I was a little nervous about going to this event. I was afraid it would bring back some tough memories...and it did. But the idea of showing Sadie off to a bunch of people who thought she was going to die was too hard to pass up! What I didn't expect to be so hard was seeing all the other families, families with tiny babies that are just starting out their journey. They are so thrilled and overjoyed with their little babies and excited they're doing so well...but behind those smiles there is a fear of the unknown, a fear I am familiar enough with that I can recognize it a mile away.
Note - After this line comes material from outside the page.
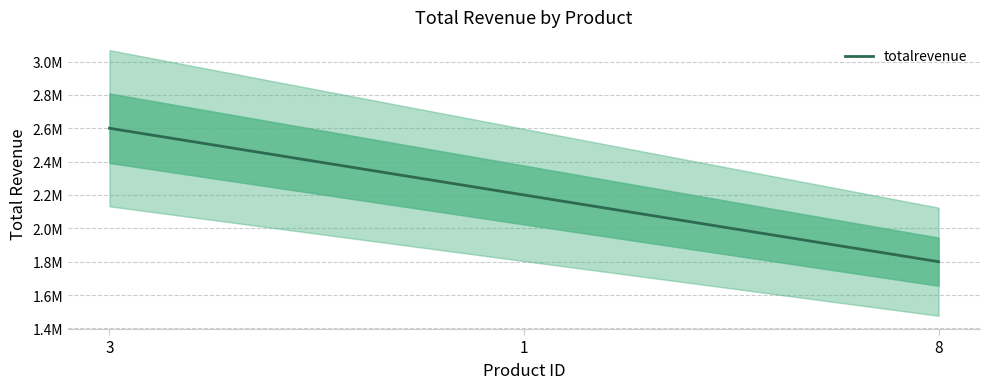

List the labels in order of value, largest first.

3, 1, 8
We got to see Dr. Carballo, the neonatologist who heads up the neuro-NICU. (I don't know why we don't have any pictures with her! Sad.) She is a wonderful woman who hugged I think, every single person who walked in that door. Even though she knows that this brain cooling saves these babies, she is still so genuinely happy for every family that she has helped. I remember her crying with us in the NICU, over the bad and the good. I remember feeling how much she really cared about us and about Sadie. What a hard and wonderful job she has.


We also got to visit with Dr. Blackham, she is the developmental psychologist that tracks Sadie's progress developmentally. She is also a wonderfully sweet woman. She is addicted to coffee and walks around in the sock feet, and I love her. She held Sadie a little and loved on her some. It was good to see her.


And we got to see Amy. We dubbed Amy the Neuro-NICU ambassador. She was as busy as a bee in that place walking around meeting people, swapping stories, and introducing people to others. At one point she was getting everyone's email/facebook information to start a group! She is so great.

When Sadie became an official graduate of the Neuro-NICU, she was given a little beanie baby of a polar bear wearing a shirt that says "NICU graduate." It's cute, the officially mascot of the Neuro-NICU is a polar bear...you know, because he's "cool." So there was a person there today dressed up like a polar bear. Only he looked more like a Yeti. Decide for yourself! Either way, he was a little creepy.


All in all it was a good morning. It was good to be there, I think it's an important step in the healing process (sorta like returning to Auschwitz...okay well maybe not that dramatic, but you get the idea!). Sadie did really well and kept her cool and of course she showed off her cute self like she does so well. It'll be good to go back next year and see how far everyone has come.